Am 27. Juni 2024 hat der Bundesgerichtshof (BGH) ein wegweisendes Urteil zur Zulässigkeit von Werbung mit klimabezogenen Angaben gefällt (I ZR 98/23).
Was war geschehen: Ein bekannter Hersteller von Fruchtgummi und Lakritz warb in der Lebensmittelzeitung unter der Überschrift „K[…] schmeckt auch unserem Klima“ mit dem Claim „Seit 2021 produziert K[…] alle Produkte klimaneutral“.
Unterhalb der Angabe befand sich ein QR-Code, der auf die Webseite eines Partners für Klimaschutz verwies. Gegen diese Form der Werbung wendete sich die Zentrale zur Bekämpfung unlauteren Wettbewerbs. Sie sei für den Verbraucher irreführend, weil er fälschlicherweise annehmen werde, dass der Herstellungsprozess CO2-neutral ablaufe. Tatsächlich wurde die beworbene Klimaneutralität allerdings „nur“ durch Kompensationsmaßnahmen erreicht.
Die Berufungsinstanz: Begriff „klimaneutral“ ist mehrdeutig
Zum Begriff „klimaneutral“ führte die Berufungsinstanz zutreffend aus, dass dieser Begriff mehrdeutig sei. Er könne als Vermeidung von CO2-Emissionen verstanden werden als auch im Sinne einer ausgeglichenen Bilanz der CO2-Emissionen. In der Werbung werde sowohl über den Abdruck eines Links als auch über einen QR-Code die Möglichkeit eröffnet, weitere Informationen zur „Klimaneutralität“ zu erhalten. Das sei ausreichend, weil in einer Zeitungsanzeige der Platz fehle, weitere Erläuterungen vorzunehmen.
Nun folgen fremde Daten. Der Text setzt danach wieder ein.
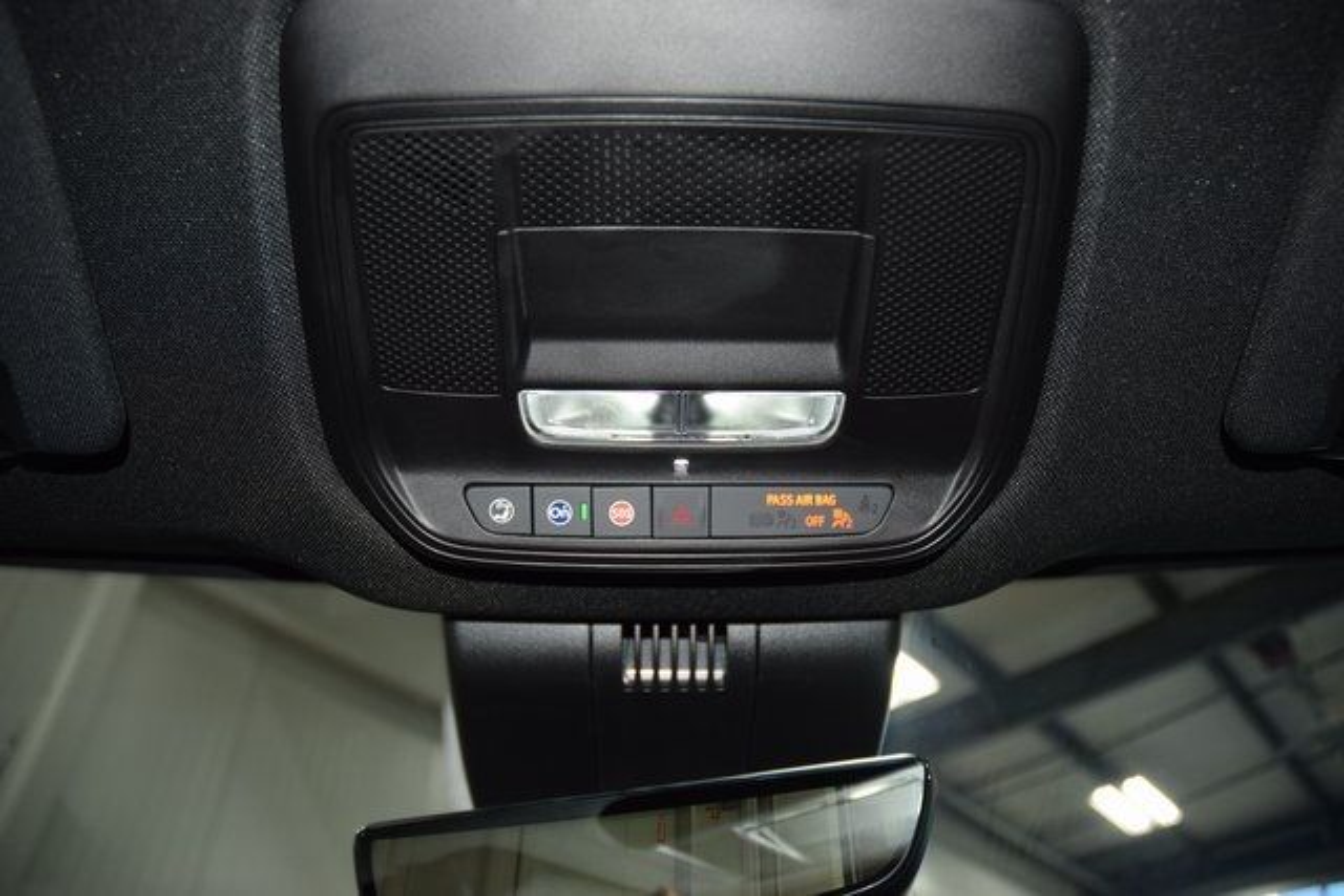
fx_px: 1008
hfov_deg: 67.4
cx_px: 672
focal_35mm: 27
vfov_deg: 48.0
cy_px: 448
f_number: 3.5
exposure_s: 1/125
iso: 640
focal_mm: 18
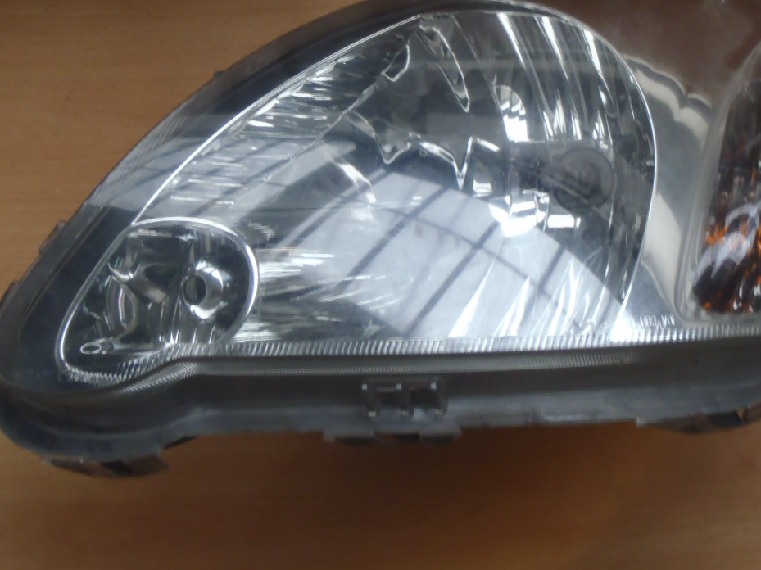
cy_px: 182
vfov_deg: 28.3
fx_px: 1121
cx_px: 464
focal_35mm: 51
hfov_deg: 37.3
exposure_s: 1/8
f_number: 4.7
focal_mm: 6.64
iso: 250
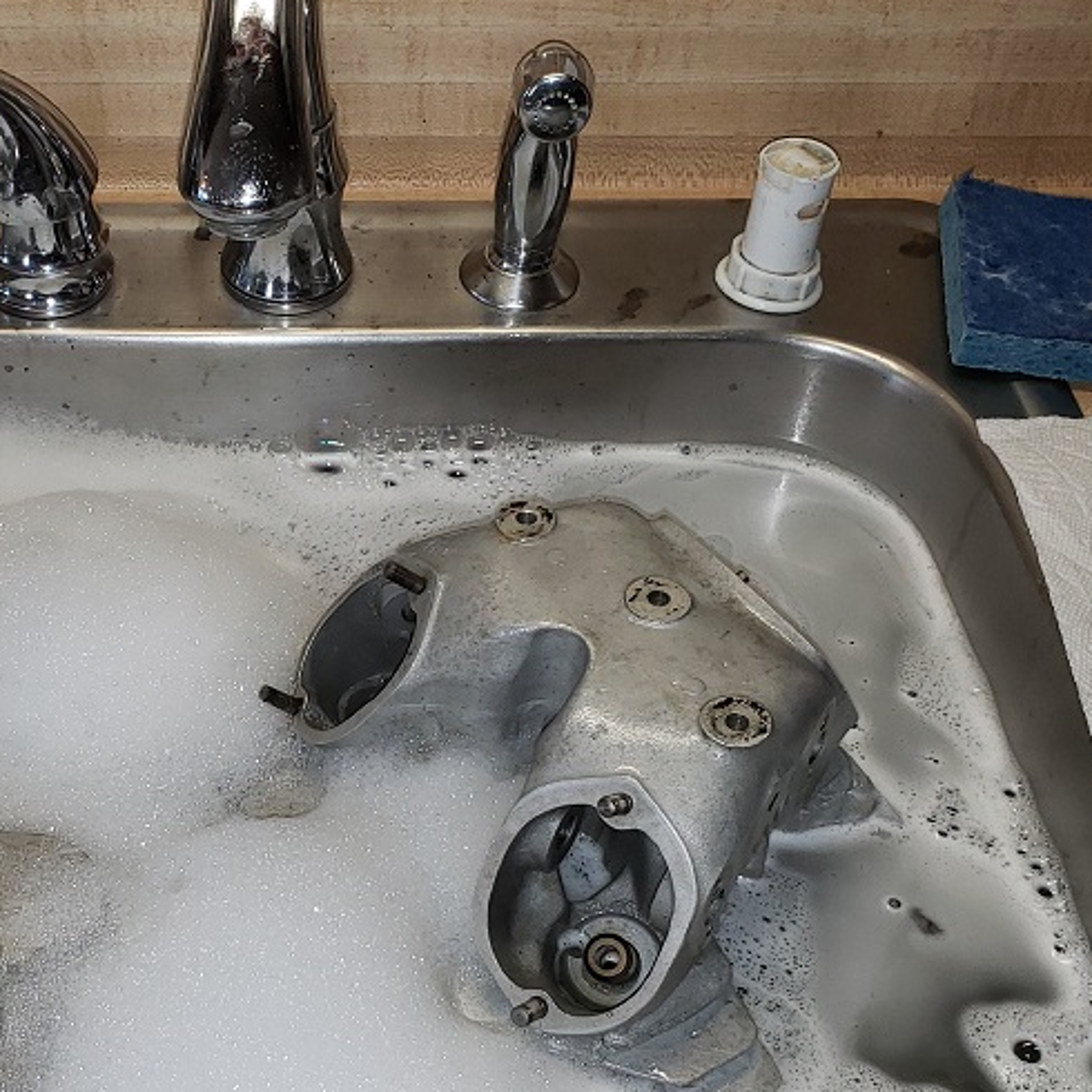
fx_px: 1713
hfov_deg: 34.4
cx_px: 232
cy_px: 680
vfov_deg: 35.2
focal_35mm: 48
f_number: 2.4
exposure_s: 1/60
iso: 100
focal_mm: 4.3
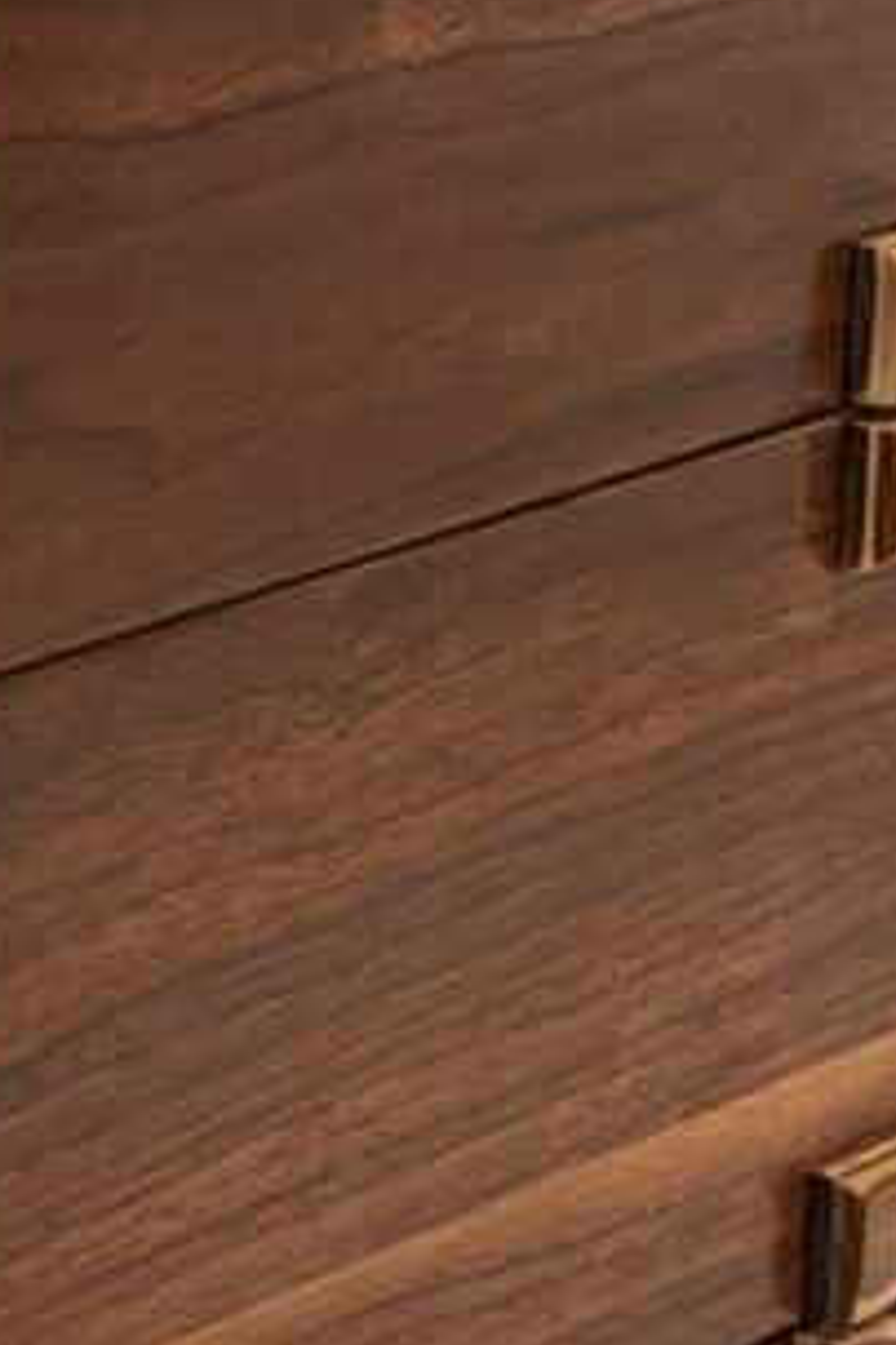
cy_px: 497
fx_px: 7093
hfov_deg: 7.2
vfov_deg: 10.8
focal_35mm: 190
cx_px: 9
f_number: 1.8
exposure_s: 1/59.9
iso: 121
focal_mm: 4.44
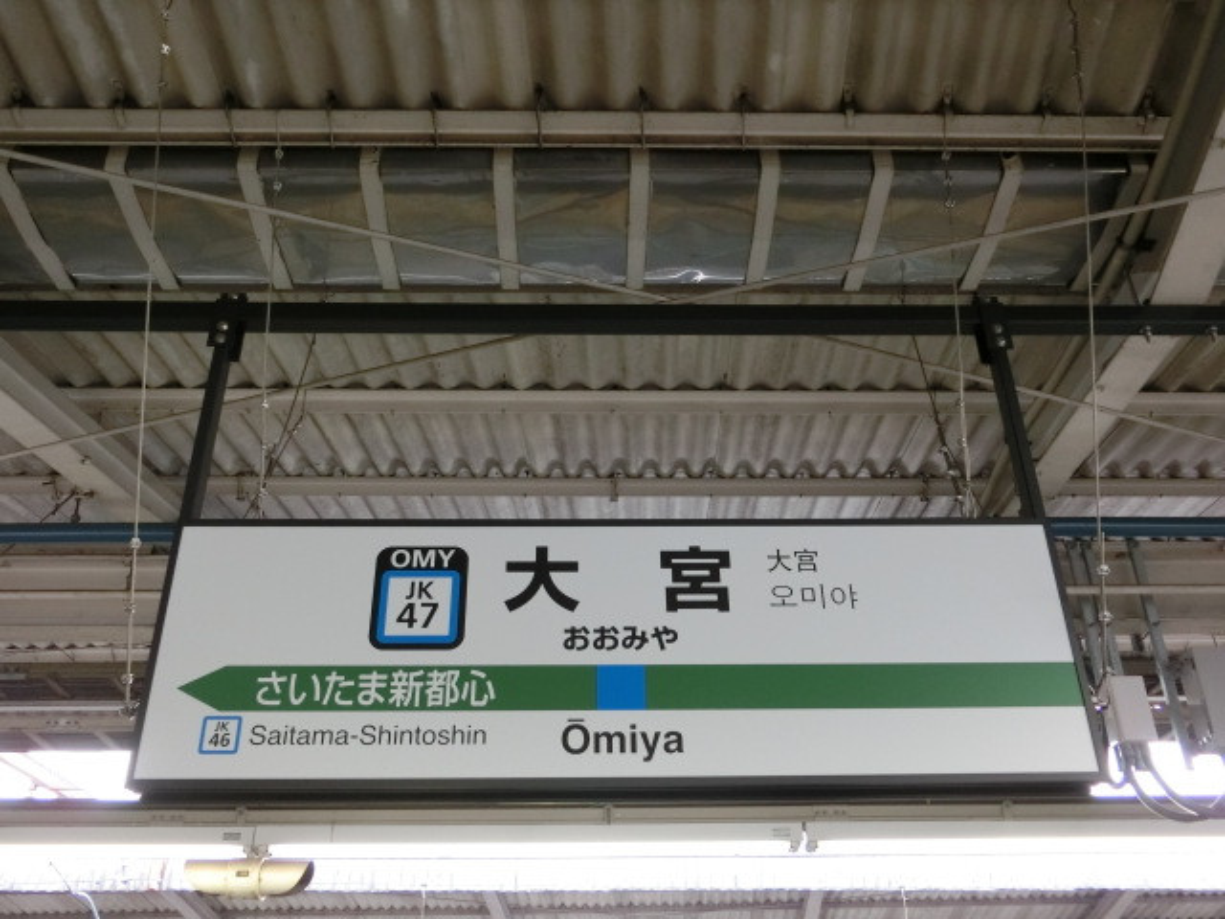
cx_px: 612
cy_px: 460
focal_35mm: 34
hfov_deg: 54.0
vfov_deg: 41.8
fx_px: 1203
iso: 400
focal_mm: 6
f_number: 3.9
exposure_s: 1/100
Zudem sei der Verbraucher daran gewöhnt, dass auch Waren und Dienstleistungen wie etwa Flugreisen als „klimaneutral“ beworben würden, die nicht emissionsfrei erbracht werden könnten.
Dem ist der Bundesgerichtshof entgegengetreten. Der Begriff der Klimaneutralität sei mehrdeutig. Zweifel am Begriffsverständnis gingen zu Lasten des Werbenden.
Strengeprinzip bei der Werbung mit umweltbezogenen Angaben
Bei gesundheitsbezogener Werbung, etwa für Arzneimittel, gilt mit Blick auf das hohe Schutzgut der Gesundheit das sogenannte Strengeprinzip, nach dem besonders strenge Anforderungen an die Richtigkeit, Eindeutigkeit und Klarheit der Werbung anzulegen sind. Diese Grundsätze gelten auch für die Werbung mit Umweltbezug, also etwa für die Werbung mit Begriffen wie „umweltfreundlich“, „umweltverträglich“, „klimaneutral“ und „bio“. Hier besteht ein gesteigertes Aufklärungsbedürfnis der Adressaten der Werbung.
Keine aufklärenden Hinweise über Verlinkungen
Zutreffend hält der Bundesgerichtshof fest, dass erläuternde Hinweise über QR-Codes nicht ausreichend sind, um einer Irreführung zu begegnen. Nach den allgemeinen Grundsätzen müssen erläuternde Angaben ohne Weiteres wahrnehmbar sein. Das ist nicht der Fall, wenn der Adressat erst selbst aktiv werden muss, um die in der Werbung aufgestellten Behauptungen zutreffend verstehen zu können.
3 Hinweise zur Werbung mit umweltbezogenen Angaben
- Bei der Werbung mit umweltbezogenen Angaben sind besonders hohe Anforderungen an die Eindeutigkeit, Wahrheit und Klarheit zu stellen.
- Der Begriff „klimaneutral“ ist mehrdeutig. Er kann auch so verstanden werden, dass das beworbene Produkt ohne negative Folgen für die Umwelt produziert wird.
- Erläuternde Hinweise, die der Adressat erst erhält, wenn er sich selbst um sie bemüht, sind bei der Werbung mit umweltbezogenen Angaben nicht ausreichend, um einer Irreführung zu begegnen.